Monday, November 17, 2014

Tim Fernholz — Why the US is planning to make telephone users pay for public school internet

The US government is mulling a plan to increase its investment in broadband at public schools and libraries by $1.5 billion, at the cost of a small increase in telephone service fees. 
It’s easy to tell where people stand on the issue: Those who favor the investment, like Federal Communications Commission chairman Tom Wheeler, note that the average household already pays about 99 cents per phone line into the “Universal Service Fund,” a government account dedicated to increasing access to communications networks. Those who oppose the proposed 16-cent increase, as the outspoken Republican FCC commissioner Ajit Pai does, call it a 16% increase in the telephone tax.… 
Behind the political squabbling, US internet infrastructure lags that of other wealthy countries in usage rates and quality. According to data assembled by the OECD, the US is in 16th place when it comes to broadband penetration, 12th when it comes to average speed and 22nd at median speed.
Because we "can't afford" it.
The debate over plugging more school children into speedy broadband connections—an investment in a future high-tech work force—is a proxy for the larger question of how the government should stimulate the economy and whether the internet should be seen as a public good.
Why the US is planning to make telephone users pay for public school internet
Tim Fernholz


JLC said...

Tom -- wanted to call your attention to an MMT based story that Yes Magazine has recently published. See

Tom Hickey said...

Thanks, JLC. Good one. I promoted it to a post.

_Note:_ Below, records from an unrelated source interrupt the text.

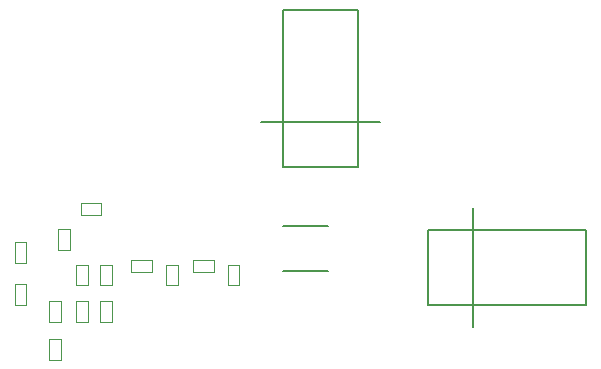
<source format=gbr>
%TF.GenerationSoftware,Altium Limited,Altium Designer,22.5.1 (42)*%
G04 Layer_Color=16711935*
%FSLAX26Y26*%
%MOIN*%
%TF.SameCoordinates,B04901F9-BF46-49F9-850C-5E78856F6392*%
%TF.FilePolarity,Positive*%
%TF.FileFunction,Other,Mechanical_13*%
%TF.Part,Single*%
G01*
G75*
%TA.AperFunction,NonConductor*%
%ADD31C,0.005000*%
%ADD40C,0.008000*%
%ADD41C,0.003937*%
D31*
X2984803Y1625000D02*
X3359606Y1624606D01*
Y1375394D02*
Y1624606D01*
X2984803Y1375000D02*
X3359606Y1375394D01*
X2984803Y1303150D02*
Y1375000D01*
Y1625000D01*
Y1696850D01*
X2834803Y1375000D02*
X2984803D01*
X2834803D02*
Y1625000D01*
X2984803D01*
X3359606Y1624606D01*
Y1375394D02*
Y1624606D01*
X2984803Y1375000D02*
X3359606Y1375394D01*
X2984803Y1303150D02*
Y1375000D01*
Y1625000D01*
Y1696850D01*
X2834803Y1375000D02*
X2984803D01*
X2834803D02*
Y1625000D01*
X2984803D01*
X2350000Y1834803D02*
Y1984803D01*
Y1834803D02*
X2600000D01*
Y1984803D01*
X2278150D02*
X2350000D01*
X2600000D01*
X2671850D01*
X2599606Y2359606D02*
X2600000Y1984803D01*
X2350394Y2359606D02*
X2599606D01*
X2350000Y1984803D02*
X2350394Y2359606D01*
X2350000Y1834803D02*
Y1984803D01*
Y1834803D02*
X2600000D01*
Y1984803D01*
X2278150D02*
X2350000D01*
X2600000D01*
X2671850D01*
X2599606Y2359606D02*
X2600000Y1984803D01*
X2350394Y2359606D02*
X2599606D01*
X2350000Y1984803D02*
X2350394Y2359606D01*
D40*
X2350000Y1640000D02*
X2500000D01*
X2350000Y1490000D02*
X2500000D01*
D41*
X1608701Y1193110D02*
Y1262008D01*
X1571299Y1193110D02*
Y1262008D01*
X1608701D01*
X1571299Y1193110D02*
X1608701D01*
X1698701Y1317992D02*
Y1386890D01*
X1661299Y1317992D02*
Y1386890D01*
X1698701D01*
X1661299Y1317992D02*
X1698701D01*
X1608701D02*
Y1386890D01*
X1571299Y1317992D02*
Y1386890D01*
X1608701D01*
X1571299Y1317992D02*
X1608701D01*
X1493701Y1375551D02*
Y1444449D01*
X1456299Y1375551D02*
Y1444449D01*
X1493701D01*
X1456299Y1375551D02*
X1493701D01*
Y1515551D02*
Y1584449D01*
X1456299Y1515551D02*
Y1584449D01*
X1493701D01*
X1456299Y1515551D02*
X1493701D01*
X1638701Y1557992D02*
Y1626890D01*
X1601299Y1557992D02*
Y1626890D01*
X1638701D01*
X1601299Y1557992D02*
X1638701D01*
X2050551Y1486299D02*
X2119449D01*
X2050551Y1523701D02*
X2119449D01*
Y1486299D02*
Y1523701D01*
X2050551Y1486299D02*
Y1523701D01*
X1778701Y1318110D02*
Y1387008D01*
X1741299Y1318110D02*
Y1387008D01*
X1778701D01*
X1741299Y1318110D02*
X1778701D01*
X2203701Y1440551D02*
Y1509449D01*
X2166299Y1440551D02*
Y1509449D01*
X2203701D01*
X2166299Y1440551D02*
X2203701D01*
X1998701D02*
Y1509449D01*
X1961299Y1440551D02*
Y1509449D01*
X1998701D01*
X1961299Y1440551D02*
X1998701D01*
X1778701D02*
Y1509449D01*
X1741299Y1440551D02*
Y1509449D01*
X1778701D01*
X1741299Y1440551D02*
X1778701D01*
X1698701D02*
Y1509449D01*
X1661299Y1440551D02*
Y1509449D01*
X1698701D01*
X1661299Y1440551D02*
X1698701D01*
X1843110Y1523701D02*
X1912008D01*
X1843110Y1486299D02*
X1912008D01*
X1843110D02*
Y1523701D01*
X1912008Y1486299D02*
Y1523701D01*
X1675551Y1713701D02*
X1744449D01*
X1675551Y1676299D02*
X1744449D01*
X1675551D02*
Y1713701D01*
X1744449Y1676299D02*
Y1713701D01*
%TF.MD5,701992a35c37e5b8b6298f3fcc1b16eb*%
M02*

</source>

The economic news has been sparse lately. Needed something today.

Dan Lynch said...

Besides the MMT perspective that we don't need taxes to "pay for" internet, I also like to look at how a proposed tax would affect inequality. A phone tax is a regressive consumption tax.

Other economic news today -- Japan is officially in recession thanks to the sales tax increase and the failure of monetary policy.

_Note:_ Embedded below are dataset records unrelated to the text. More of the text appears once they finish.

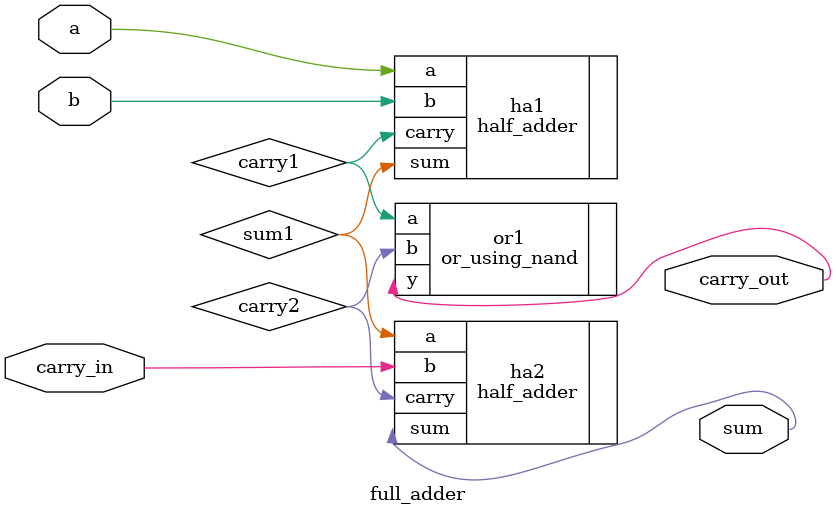
<source format=v>
`include "basic_gates.v"

module full_adder (
    input  a,
    input  b,
    input  carry_in,
    output sum,
    output carry_out
);
  wire sum1, carry1, carry2;
  half_adder ha1 (
      .a(a),
      .b(b),
      .sum(sum1),
      .carry(carry1)
  );
  half_adder ha2 (
      .a(sum1),
      .b(carry_in),
      .sum(sum),
      .carry(carry2)
  );
  or_using_nand or1 (
      .a(carry1),
      .b(carry2),
      .y(carry_out)
  );
endmodule

</source>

This article about Gini caught my eye -- that Gini is driven almost exclusively by the rich. This has policy implications for MMT because mainstream MMT's position is to lift up the poor but leave the rich alone. While lifting up the poor is commendable, it barely makes a dent in Gini.

Tom Hickey said...

Even funding social programs, it's necessary to tax economic rent since government spending, including transfer payments, ultimately flows either back through taxes or into saving, and it’s the top that saves most.

A lot of personal saving goes to saving for education and retirement. Public education and pension plans would remove this need to save from income for such provision, either by saving before the expenditure or by borrowing (dissaving) and then paying down the loan with interest after the expenditure (saving + interest).

There is really no need for individuals in nation with a developed economy that is a currency sovereign to save either for education and a basic pension that meets minimum needs. There's also policy space for a safety net, including a JG, that meets minimum needs, too. If people want to save to exceed the minimum, that's their choice. But no one should be forced to live in involuntary poverty in a prosperous society.

However, this injection of funds would be spent and ultimately flow back to government through taxes or flow up to savers who are predominantly the wealthy, increasing their power to influence the political process. To prevent the latter, the former would have to be sufficient to return most of the injections through progressive taxation and taxes specifically aimed at externality and rent.